Sua empresa não precisa fazer parte da estatística daquelas que quebram pelo descuido nas finanças

02/05/2016

Fotolia_86358466_Subscription_XXL

Quando falamos de finanças, até os empreendedores mais destemidos se assustam. A falta de capital é a maior razão de “quebra” em negócios com até dois anos de vida.

Para não fazer parte desta temível estatística de empresas que quebram pelo descuido nas finanças, é bom conhecer e entender os conceitos indispensáveis para manter-se no azul. São eles:

1. Fluxo de caixa – O fluxo de caixa é o que fica na conta da sua empresa após as entradas e saídas de dinheiro. Dependendo do negócio, essa avaliação pode ser feita por dia, semana ou mês.
Importante: o fluxo de caixa é relacionado à parte financeira da empresa, e não à parte contábil. Por exemplo, a empresa pode já ter comprado matéria-prima, vendido seu produto manufaturado e entregado ao cliente. Enquanto a parte contábil está acusando lucro, a receita ainda não chegou efetivamente na empresa, porque seu produto foi vendido à prazo. Ou seja, há lucro contábil e, ao mesmo tempo, um período deficitário no fluxo de caixa. Por isso, atenção redobrada: não ache que concretizar uma venda é mais dinheiro no fluxo de caixa. Espere o valor realmente entrar para contá-lo.

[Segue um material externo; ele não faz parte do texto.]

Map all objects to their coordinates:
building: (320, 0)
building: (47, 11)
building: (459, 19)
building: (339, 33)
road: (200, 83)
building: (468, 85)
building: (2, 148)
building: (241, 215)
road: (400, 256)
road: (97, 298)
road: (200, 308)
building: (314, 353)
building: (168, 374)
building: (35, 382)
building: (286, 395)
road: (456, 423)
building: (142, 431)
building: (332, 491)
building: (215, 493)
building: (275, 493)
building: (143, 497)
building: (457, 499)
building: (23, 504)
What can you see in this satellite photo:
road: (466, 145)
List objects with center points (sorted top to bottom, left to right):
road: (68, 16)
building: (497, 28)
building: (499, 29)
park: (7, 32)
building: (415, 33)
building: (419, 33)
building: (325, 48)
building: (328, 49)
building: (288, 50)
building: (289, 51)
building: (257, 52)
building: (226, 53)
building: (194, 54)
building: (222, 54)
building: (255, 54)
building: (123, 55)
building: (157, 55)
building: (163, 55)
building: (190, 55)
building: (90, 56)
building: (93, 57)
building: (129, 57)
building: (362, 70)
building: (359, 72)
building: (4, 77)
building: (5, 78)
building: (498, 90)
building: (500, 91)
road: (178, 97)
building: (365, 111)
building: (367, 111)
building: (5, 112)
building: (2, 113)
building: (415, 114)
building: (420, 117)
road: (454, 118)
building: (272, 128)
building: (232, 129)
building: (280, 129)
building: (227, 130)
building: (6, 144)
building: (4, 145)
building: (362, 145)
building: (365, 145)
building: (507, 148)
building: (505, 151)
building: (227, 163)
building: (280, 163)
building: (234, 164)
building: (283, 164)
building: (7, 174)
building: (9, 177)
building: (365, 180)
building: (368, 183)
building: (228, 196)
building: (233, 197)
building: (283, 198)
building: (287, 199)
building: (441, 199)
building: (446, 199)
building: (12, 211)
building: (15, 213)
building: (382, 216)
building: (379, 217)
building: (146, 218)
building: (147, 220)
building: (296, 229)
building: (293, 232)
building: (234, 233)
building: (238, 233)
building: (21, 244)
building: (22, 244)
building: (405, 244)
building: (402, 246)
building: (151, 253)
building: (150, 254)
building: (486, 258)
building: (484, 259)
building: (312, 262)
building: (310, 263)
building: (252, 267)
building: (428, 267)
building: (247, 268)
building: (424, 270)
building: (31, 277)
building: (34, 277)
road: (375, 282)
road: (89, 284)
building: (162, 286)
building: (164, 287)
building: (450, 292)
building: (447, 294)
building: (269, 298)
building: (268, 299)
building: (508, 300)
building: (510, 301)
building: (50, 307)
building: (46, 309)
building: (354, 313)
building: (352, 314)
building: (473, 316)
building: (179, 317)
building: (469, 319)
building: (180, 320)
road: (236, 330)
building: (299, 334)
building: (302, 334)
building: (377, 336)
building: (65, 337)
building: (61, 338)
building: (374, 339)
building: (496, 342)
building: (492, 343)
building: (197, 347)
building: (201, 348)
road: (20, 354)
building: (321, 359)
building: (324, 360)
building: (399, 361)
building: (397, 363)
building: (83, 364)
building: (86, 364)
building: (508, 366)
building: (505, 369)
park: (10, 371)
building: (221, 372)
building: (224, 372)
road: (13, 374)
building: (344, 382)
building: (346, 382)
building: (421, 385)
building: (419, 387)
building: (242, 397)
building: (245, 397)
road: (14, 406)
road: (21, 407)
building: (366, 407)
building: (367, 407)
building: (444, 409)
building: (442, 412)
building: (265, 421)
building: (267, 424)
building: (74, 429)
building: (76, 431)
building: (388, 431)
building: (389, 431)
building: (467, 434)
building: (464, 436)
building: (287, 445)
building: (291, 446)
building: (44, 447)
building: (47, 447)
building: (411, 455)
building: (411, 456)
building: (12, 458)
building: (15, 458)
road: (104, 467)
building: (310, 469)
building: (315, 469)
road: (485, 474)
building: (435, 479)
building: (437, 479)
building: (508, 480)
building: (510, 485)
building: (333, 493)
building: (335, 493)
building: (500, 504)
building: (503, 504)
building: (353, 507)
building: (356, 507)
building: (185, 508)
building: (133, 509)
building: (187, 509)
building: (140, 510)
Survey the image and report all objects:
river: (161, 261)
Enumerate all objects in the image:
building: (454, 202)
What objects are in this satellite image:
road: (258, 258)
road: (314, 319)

2. Capital de giro – Capital de giro é um dinheiro que fica de “stand by” na empresa e, geralmente, é o principal causador das mortes dos negócios.
É importante ter um capital de giro para que sua empresa nunca fique no negativo afinal, é com esse dinheiro que você contará para honrar os pagamentos do dia a dia. Isso fará com que você não tenha que recorrer a fontes de recursos imediatas, que acabam saindo caro, como por exemplo, empréstimos bancários e, assim, entrar em uma bola de neve de juros.
Uma dica é se manter pessimista na hora de calcular quanto capital de giro você precisa no seu negócio: sempre ache que menos dinheiro virá das vendas da semana. Assim, você guarda mais recursos para despesas de emergência e não recorre à soluções carregadas de taxas, piorando o quadro financeiro do empreendimento.

3. Prazo médio de pagamento e de recebimentos – O “prazo médio de pagamentos” é aquele tempo que você terá de pagar seu fornecedor: o intervalo médio de tempo entre a emissão do pedido feito por você e o seu pagamento ao parceiro. Já o “prazo médio de recebimento” é quanto tempo você esperará para que seu cliente lhe pague: o intervalo médio de tempo entre a emissão do pedido que seu cliente fez e o pagamento dele para seu negócio.
Fique atento a esses dois prazos médios porque eles podem indicar um descasamento dentro do seu fluxo de caixa. O ideal é sempre conseguir um prazo de recebimento menor do que seu prazo de pagamento. Ou seja: receber antes do seu cliente do que realizar o pagamento ao seu fornecedor. Caso contrário, seu fluxo de caixa ficará no vermelho e você terá de recorrer ao capital de giro.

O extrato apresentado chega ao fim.